◆ What you are asked to do:
Reproduce the listing below line by line, keeping every entry unchanged.

◆ Records for this task:

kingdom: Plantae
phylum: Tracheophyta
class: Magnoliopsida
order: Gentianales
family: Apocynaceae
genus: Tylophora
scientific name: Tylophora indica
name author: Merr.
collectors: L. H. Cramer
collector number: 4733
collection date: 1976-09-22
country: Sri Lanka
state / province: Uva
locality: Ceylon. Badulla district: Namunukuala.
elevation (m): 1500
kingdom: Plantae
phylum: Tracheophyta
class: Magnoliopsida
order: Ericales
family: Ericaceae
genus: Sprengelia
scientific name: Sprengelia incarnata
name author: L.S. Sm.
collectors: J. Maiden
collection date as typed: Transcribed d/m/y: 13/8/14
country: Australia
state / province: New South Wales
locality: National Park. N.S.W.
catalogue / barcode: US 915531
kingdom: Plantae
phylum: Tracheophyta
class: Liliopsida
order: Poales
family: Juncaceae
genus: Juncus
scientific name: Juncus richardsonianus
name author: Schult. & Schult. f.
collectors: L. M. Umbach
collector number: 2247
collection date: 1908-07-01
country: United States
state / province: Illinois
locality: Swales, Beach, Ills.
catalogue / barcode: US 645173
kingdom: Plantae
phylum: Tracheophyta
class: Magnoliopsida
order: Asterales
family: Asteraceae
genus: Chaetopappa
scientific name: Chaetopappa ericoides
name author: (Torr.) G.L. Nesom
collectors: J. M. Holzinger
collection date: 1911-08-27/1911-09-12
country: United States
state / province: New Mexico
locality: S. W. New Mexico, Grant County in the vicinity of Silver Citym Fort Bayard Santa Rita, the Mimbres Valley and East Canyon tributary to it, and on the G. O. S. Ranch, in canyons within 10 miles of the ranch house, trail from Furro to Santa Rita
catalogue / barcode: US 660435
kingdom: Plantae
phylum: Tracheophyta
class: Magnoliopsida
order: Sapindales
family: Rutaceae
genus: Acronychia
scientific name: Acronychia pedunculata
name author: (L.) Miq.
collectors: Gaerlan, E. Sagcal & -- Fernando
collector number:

◆ The reply:
kingdom: Plantae
phylum: Tracheophyta
class: Magnoliopsida
order: Gentianales
family: Apocynaceae
genus: Tylophora
scientific name: Tylophora indica
name author: Merr.
collectors: L. H. Cramer
collector number: 4733
collection date: 1976-09-22
country: Sri Lanka
state / province: Uva
locality: Ceylon. Badulla district: Namunukuala.
elevation (m): 1500
kingdom: Plantae
phylum: Tracheophyta
class: Magnoliopsida
order: Ericales
family: Ericaceae
genus: Sprengelia
scientific name: Sprengelia incarnata
name author: L.S. Sm.
collectors: J. Maiden
collection date as typed: Transcribed d/m/y: 13/8/14
country: Australia
state / province: New South Wales
locality: National Park. N.S.W.
catalogue / barcode: US 915531
kingdom: Plantae
phylum: Tracheophyta
class: Liliopsida
order: Poales
family: Juncaceae
genus: Juncus
scientific name: Juncus richardsonianus
name author: Schult. & Schult. f.
collectors: L. M. Umbach
collector number: 2247
collection date: 1908-07-01
country: United States
state / province: Illinois
locality: Swales, Beach, Ills.
catalogue / barcode: US 645173
kingdom: Plantae
phylum: Tracheophyta
class: Magnoliopsida
order: Asterales
family: Asteraceae
genus: Chaetopappa
scientific name: Chaetopappa ericoides
name author: (Torr.) G.L. Nesom
collectors: J. M. Holzinger
collection date: 1911-08-27/1911-09-12
country: United States
state / province: New Mexico
locality: S. W. New Mexico, Grant County in the vicinity of Silver Citym Fort Bayard Santa Rita, the Mimbres Valley and East Canyon tributary to it, and on the G. O. S. Ranch, in canyons within 10 miles of the ranch house, trail from Furro to Santa Rita
catalogue / barcode: US 660435
kingdom: Plantae
phylum: Tracheophyta
class: Magnoliopsida
order: Sapindales
family: Rutaceae
genus: Acronychia
scientific name: Acronychia pedunculata
name author: (L.) Miq.
collectors: Gaerlan, E. Sagcal & -- Fernando
collector number:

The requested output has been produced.